# Pflanzen pflanzen im Flachwasserbreich - im Stein/Kiessubstrat - im Topf oder ohne ?



## 69pflanzenfreund69 (2. März 2009)

Hi Leute,

da ich vor einem Jahr dieses tolle Forum noch nicht kannte und meinen Teich anhand von Buch - und Baumarktwissen anlegte weis ich nun dass ich damals lieber nicht den fein und grobkörnigen Kies als alleiniges Teichsubstrat hätte wählen sollen.

 was solls, nun isses drin und gefällt mir auch so.

 Nun bin ich überzeugt, dass es damals nicht richtig war meine Teichpflanzen in Orchideentöpfe mit selbstgemachten Löchern zu setzten und dann noch diese Töpfe fein mit Teicherde und Kies zu füllen ... somit filtern die Pflanzen meine Nährstoffe nicht aus dem Teich sondern holen die sich von der überdüngten Teicherde  ... gut gewachsen sind sie aber 

Hier seht ihr wie die kleinen in Ihren Töpfen stehen, ein Bändigen des Supfvergissmeinnicht war nicht möglich, das sucht sich seinen Platz überall.

Leider haben sich auch keum wurzeln nach außen entwickelt und somit hat die Pflanze sich keinen *Selbsthalteschutz* bauen können.
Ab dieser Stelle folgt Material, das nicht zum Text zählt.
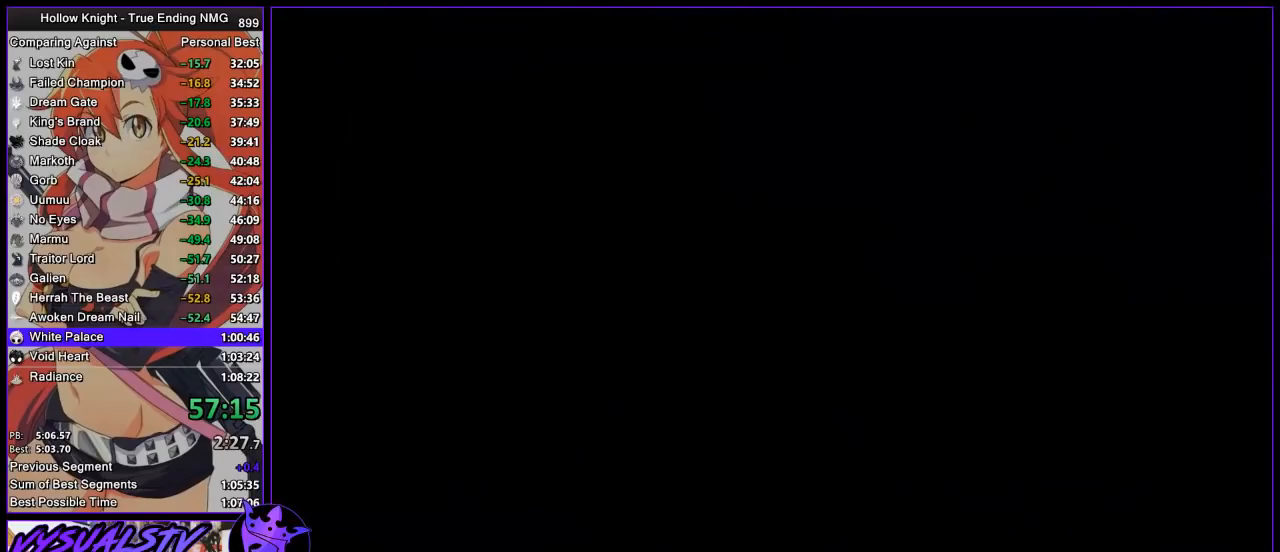
{"buttons": [], "left_stick": "right", "right_stick": "center", "events": []}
Bei Wind sind des öfteren meine Irisse umgefallen....

   

Na ja, nun ist ja das neue Jahr da und ich möchte diesen Fehler wieder gut machen. 

- als erstes dürfen alle meine Wasserminzepflanzen den teich verlassen und in einem kleinen Becken weiter vor sich hin leben, - ich glaub wenns mal nen Atomkrieg gibt wird sie auf jeden Fall überleben 

nun zu den anderen Rand-Pflanzen:

- ich würde die Pflanzen vorsichtig aus den Töpfen nehmen und die Wurzeln entwas einkürzen + sie möglichst schonend per seichtem Wasserstrahl vom Teicherdesubstrat befreien.

- wie ihr seht, besteht der Teichrand aus einer dicken schicht (ca. 5cm kleinen 8-10er Kies) und darauf hab ich die etwas größeren Kiessteine gelegt,

nun meine eigentliche Frage: 

A: sollte ich die Teichpflanzen direkt in diesen Kies setzten und mit den größeren Steinen etwas Halt geben ?

B: sollte ich diese Pflanzen lieber in einen schwarzen Teichttopf setzten und mit Kies befüllen ?

C: sollte ich diese Pflanzen lieber in einen schwarzen Teichttopf setzten und mit Lehm / Kies / Sandgemisch befüllen ?


Ich hoffe ihr mir weiterhelfen


----------



## karsten. (2. März 2009)

*AW: Pflanzen pflanzen im Flachwasserbreich - im Stein/Kiessubstrat - im Topf oder ohn*

A


----------



## inge50 (2. März 2009)

*AW: Pflanzen pflanzen im Flachwasserbreich - im Stein/Kiessubstrat - im Topf oder ohn*

Hallo Ralf,

ich habe meine Pflanzen direkt in das Substrat gesetzt.

Die schwarzen Töpfe sehen ja auch nicht gerade schön aus.

Als Substrat habe ich feinen Kies und an die Wurzeln habe ich noch etwas Sand-Lehmgemisch gegeben.

Damit die Pflanzen nicht umkippen erstmal größere Steine als Halt dagegen gelehnt. Diese kann man nach dem verwurzeln auch wieder entfernen.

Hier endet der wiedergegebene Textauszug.